The trio took the stage some time around 10:00 (I can’t really remember). Mascis was easily recognizable with his split-ended flow of silver hair whose style hasn’t changed since the band’s inception. Murph’s bald pate recalls Radiohead’s Phil Selway and Barlow’s youthful appearance belies his ripe age of 41. At this point, I was nervous about having forgotten earplugs, but figured I might be able to muddle through with improvised bits of toilet paper jammed in my ear canals. However, the four stack amps behind Mascis alone were an imposing sight, and in the back of my mind was the certainty that I wouldn’t be able to hear for days.

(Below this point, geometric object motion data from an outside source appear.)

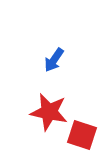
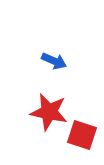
blue arrow: moved 1 px down; rotated 100 degrees counterclockwise
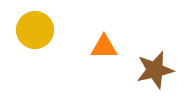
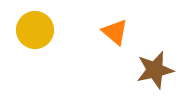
orange triangle: moved 11 px right, 15 px up; rotated 40 degrees clockwise
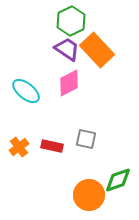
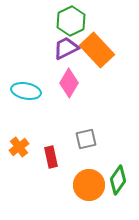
purple trapezoid: moved 1 px left, 1 px up; rotated 60 degrees counterclockwise
pink diamond: rotated 32 degrees counterclockwise
cyan ellipse: rotated 28 degrees counterclockwise
gray square: rotated 25 degrees counterclockwise
red rectangle: moved 1 px left, 11 px down; rotated 65 degrees clockwise
green diamond: rotated 36 degrees counterclockwise
orange circle: moved 10 px up
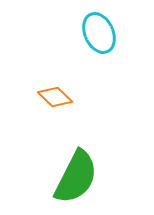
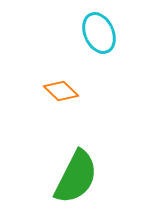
orange diamond: moved 6 px right, 6 px up
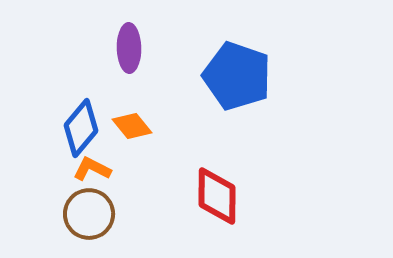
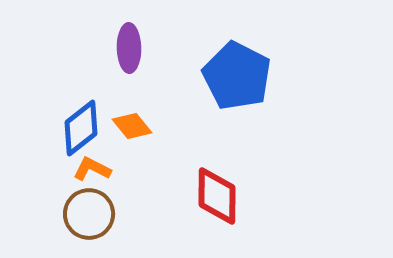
blue pentagon: rotated 8 degrees clockwise
blue diamond: rotated 12 degrees clockwise
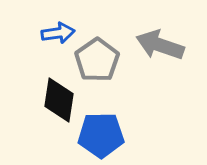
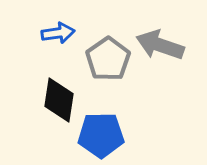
gray pentagon: moved 11 px right, 1 px up
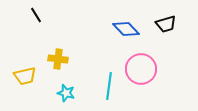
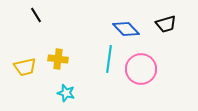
yellow trapezoid: moved 9 px up
cyan line: moved 27 px up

Jets of sound soon erupted out of those stacks as the band launched into its opener. Mascis funneled his gravel road vocals into the towering charge of noise, with Barlow backing. An often underrated guitarist, Mascis is the lead and the rhythm all at once, spiking the notes over the crowd with a deadly precision. Barlow’s style of playing is more like that of a punk guitarist, hammering notes like power chords and attaching a thick sound to the squealing bends out of Mascis’ guitar. As a preventative device, my makeshift earplugs were about as effective as a perforated condom. It was a ripping noise that could have been used to disperse riots, but it was a perfect level for a band like Dinosaur Jr.
In between the songs, Mascis would flutter digital swamp frogs, chattering birds, and delayed chirps out of his guitar. Acting like neopsychedelic intermissions between the pulverizing songs, they further demonstrated Mascis’ mastery of his Fender Jaguar’s roar. The band let their instruments do the talking, and cut the bullshit by keeping interaction with the crowd to a minimum. Everyone knew who they were and what they did, and that was all that was needed. Two standouts of the show included the old-school jam, “Forget The Swan,” and the 10,000 pound pop song “Freak Scene” off the band’s 1988 album, Bug. The propulsive vocal attack of “Forget The Swan” preceded Mascis’ soloing with a sense of gravitational dread, hammering the crowd into headbangs. “Freak Scene” was greeted with the most applause of the night, as the band returned to the stage for a two-song encore. Although the crowd was in motion, it was hardly unhinged. As a lone 20-something Quentin Tarantino look-alike threw his body against his neighbors in an intoxicated attempt to prompt some moshing, I began to ponder. Was the crowd timid or just plain tame? Had the warped fury of angst of the end of Reagan’s reign been soothed with time? Were people just afraid of breaking stuff in the place?
By the time the show wrapped up, I had nothing but windchimes in my ears: a fuzzy, bruised absence of discernable tones that persisted for three days after. I’d say it was well worth it. Age hasn’t deterred Dinosaur Jr. from pumping out a signature sound that had an indelible impact on well-known bands like Nirvana. The sound and the fury are still intact.